La série Clan, sur Arte, convoque l’esprit des romans à énigme d’Agatha Christie, les fameux « whodunit ».
Il y a un adage, plutôt juste, qui dit : «On choisit ses amis, mais pas sa famille». C’est vrai, les liens du sang peuvent jouer de mauvais tours, surtout quand ceux-ci s’étendent à la belle-famille, source inépuisable de tension, de quiproquos, de railleries. Avec elle, les repas dominicaux, entre la poire et le dessert, prennent parfois des airs d’échauffourées, entre coups de gueule et soupirs contenus. C’est le cas chez les Goethals, quatre sœurs qui se coltinent un beau-frère comme on en fait rarement : raciste, homophobe, machiste, égoïste, malveillant, sournois.
Jean-Claude, affectueusement surnommé «La Couille» («de kloot» en VO) par ces dernières, cumule en effet tous les défauts. Il n’a qu’une seule passion : pourrir la vie des autres ! Seule sa chère épouse Goedele, reléguée au statut de femme au foyer et de mère dévouée, lui trouve toutes les excuses. Ce qui n’est pas du goût de Birgit, Veerle, Rebekka et Eva, bien décidées à sortir leur frangine des griffes de cette ordure en pyjama éponge et à reconstituer le «clan» familial. Comment ? En le tuant, pardi ! Surtout que chacune a de bonnes raisons de vouloir le pousser dans la tombe.
Dès le premier épisode, leur plan semble avoir fonctionné : la petite ville flamande de Vredegem est en deuil et la fratrie ne boude pas son plaisir – sous des larmes de crocodile bien sûr – de voir le beau-frère dans le cercueil. Mais sont-elles vraiment à l’origine de son trépas ? Car le défunt, dans ses sales tours, s’est fait beaucoup d’ennemis : des voisins, un collègue de bureau, l’ami «simplet» et même la mafia chinoise ! Pour démêler le tout, deux frères assureurs de la ville voisine, au bord de la faillite, cherchent à démontrer que cette mort n’a rien d’accidentel…
On connaît le ton sarcastique, l’inventivité, le sens du décalage et les penchants surréalistes des productions flamandes, qui peinent – et c’est triste – à se frayer un chemin jusqu’à nous. Saluons donc l’initiative estivale d’Arte qui, début juillet, a ressorti des cartons cette série gentiment barrée. Diffusée à l’automne 2012 sur la chaîne VTM, Clan est d’abord une production «100% féminine» imaginée par Malin-Sarah Gozin, qui s’entoure d’une scénariste (Bert Van Dael) et de deux réalisatrices (Nathalie Basteyns, Kaat Beels), sans oublier son joli casting d’antihéroïnes déterminées, face auxquelles les hommes font pâle figure.
Pour la forme, on est dans un entre-deux.
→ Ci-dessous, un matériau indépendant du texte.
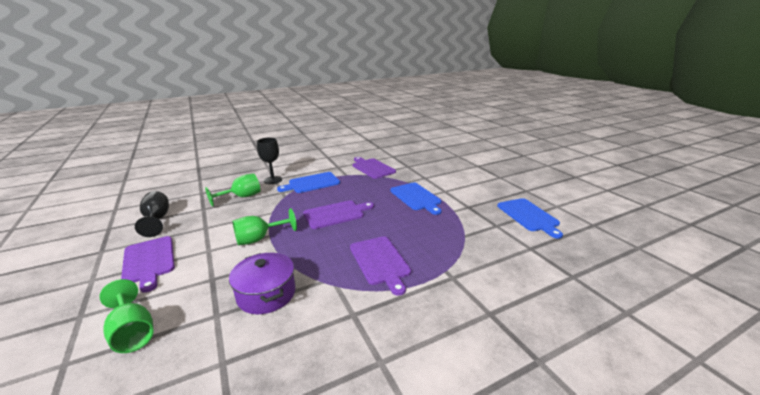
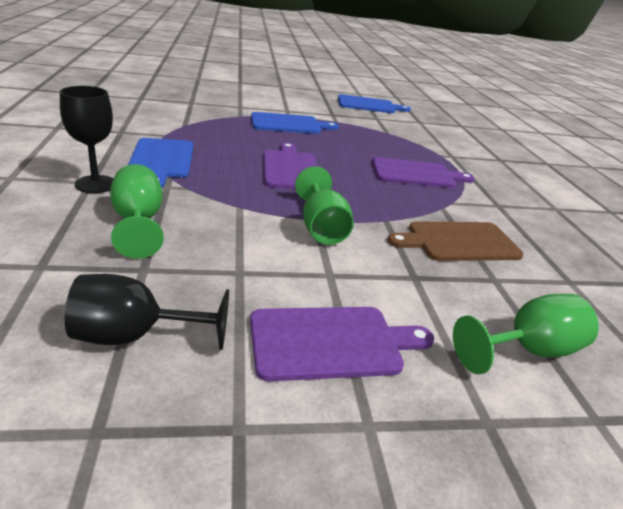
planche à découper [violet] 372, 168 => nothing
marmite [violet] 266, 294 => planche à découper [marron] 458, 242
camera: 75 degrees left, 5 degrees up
D’un côté, la série fait référence (de loin) à deux autres modèles du genre : Desperate Housewives pour les faux-semblants et Dexter pour le générique diabolique. De l’autre, elle convoque l’esprit des romans à énigme d’Agatha Christie, les fameux «whodunit» («qui l’a fait ?»). Comme dans un Cluedo sans le chandelier ni le colonel Moutarde, tout tient ici à l’intrigue et à l’enquête, construites en une succession de flash-back. Des allers-retours temporels qui lèvent le voile sur les rancœurs qui couvent et les coups tordus de Jean-Claude, à la fois victime et bourreau.
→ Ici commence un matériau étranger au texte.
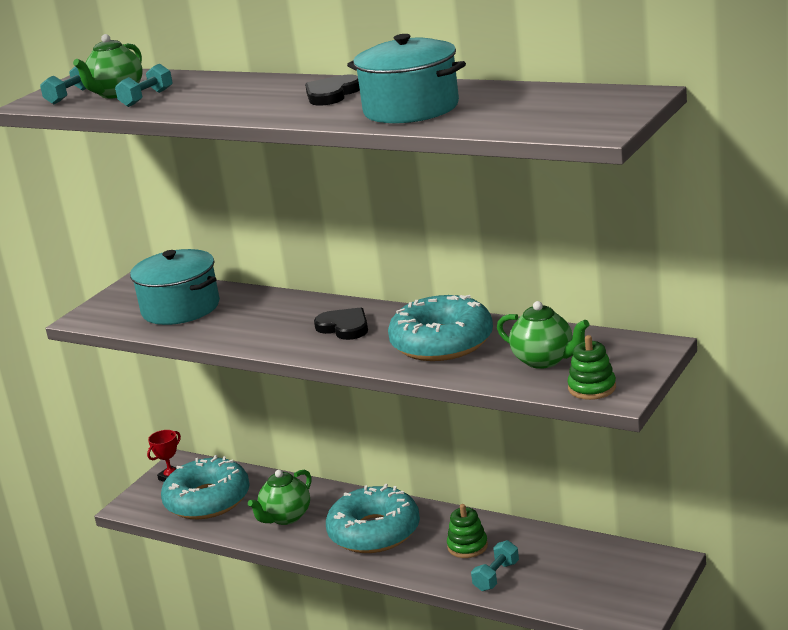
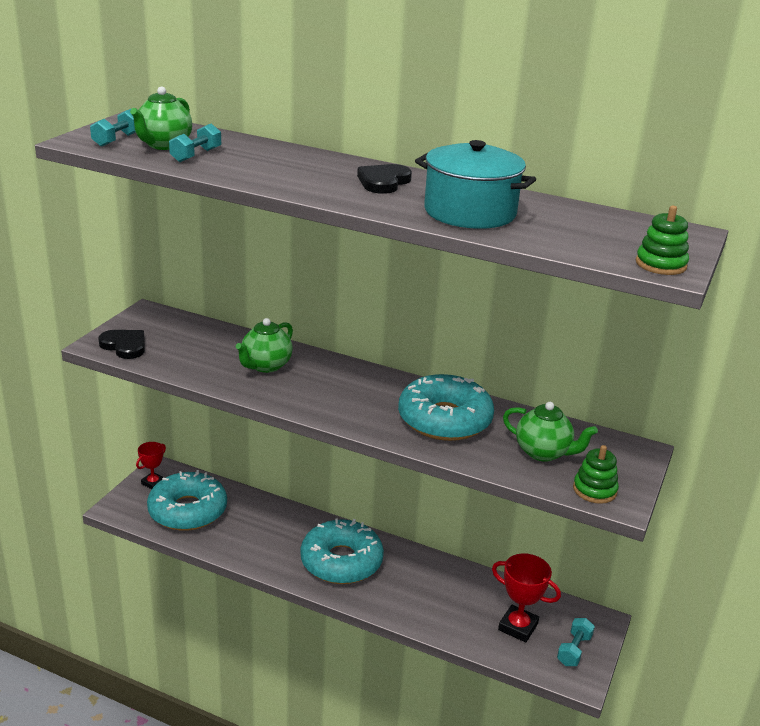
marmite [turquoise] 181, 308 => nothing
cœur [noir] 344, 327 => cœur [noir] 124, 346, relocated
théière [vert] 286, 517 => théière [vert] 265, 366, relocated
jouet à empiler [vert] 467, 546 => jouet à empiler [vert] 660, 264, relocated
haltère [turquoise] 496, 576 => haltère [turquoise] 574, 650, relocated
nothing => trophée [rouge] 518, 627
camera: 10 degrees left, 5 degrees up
Dix épisodes, donc, durant lesquels le spectateur assiste, dans un humour noir belge, aux plus sordides machinations des quatre frangines pour liquider l’affreux personnage : poison, pendaison, explosion, exécution par balle, électrocution… Mais si elles ne manquent pas d’idées, elles pèchent dans les travaux pratiques. C’est d’ailleurs ce qui fait le charme de Clan : d’abord ce côté machiavélique amateur, qui crée plus de problèmes qu’il n’accouche de solutions. Ensuite les liens forts qui unissent, coûte que coûte, cette fratrie (constat tout autant valable pour les deux frères assureurs-détectives). Certes, chacune garde un œil sur l’autre et reste dans ses pattes, mais c’est pour la bonne cause. RIP «La Couille».